Quoted passage:
Segment Open

If museums are about interpreting the past, is the Manassas Battlefield a museum?

"Historic sites are also museums. It's really slippery," Merritt says. "To some extent it's the primacy of the experience. So maybe the battlefield doesn't have an object. But in some ways the land itself is the object. You could exactly re-create Manassas in Texas or California. . . . Heck, you could even make it more like it was back then than the real one is today. But it wouldn't be the same. Because people want to stand there and know that that is the ground where the battle was fought and where people died. It's a deeply human thing."

If it's about connecting to the past, is the Vietnam Veterans Memorial a museum?

"I would say yes," Merritt says. "Looking at the way people interact with it, to me it is very much the way people interact with a museum. It's an emotional give and take. I've seen people cry in museums."

So museums do not need to have artifacts, and they do not even need to have buildings. Is emotional response the key thing?

Segment Closed

Goal of the exercise:
Pick up the piece on what counts as a museum right after its last line and keep it going.

Exercise data:
Segment Open

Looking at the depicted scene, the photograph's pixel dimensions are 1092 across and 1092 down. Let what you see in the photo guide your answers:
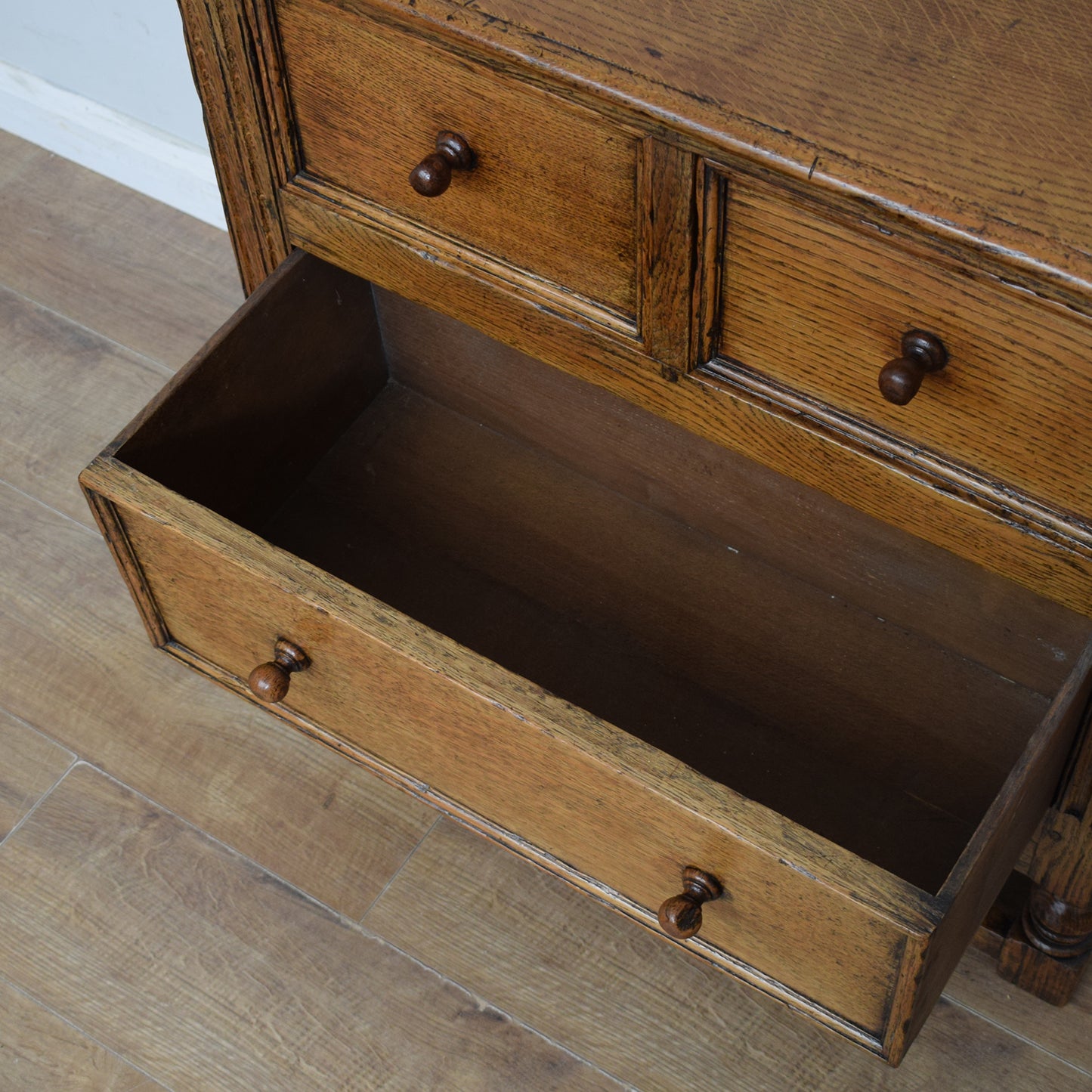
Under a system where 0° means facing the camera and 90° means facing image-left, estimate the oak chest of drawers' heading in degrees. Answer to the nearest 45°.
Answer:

Segment Closed

Expected answer:
"It's hard to pin down," Merritt says. "But it is something about reality. Even if you're in a science museum, where all they have is machinery, what they're telling you about is gravity, heat, Newton's laws of motion. Those are real. They're just trying to find indirect ways for you to see them."

What about the Bible-inspired Creation Museum in Kentucky?

"They are using exhibits and artifacts to try and explore their worldview and educate people in things they believe are important," Merritt says.

So it's important for a museum to be a place that attempts to portray a vision of "the truth"?

"Absolutely," Merritt says. "Now, different museums might come to different conclusions about what the truth is. You're not going to get people at the Creation Museum telling you the same story about Earth as the American Museum of Natural History. But they are deeply, intellectually committed to the fact that they're right."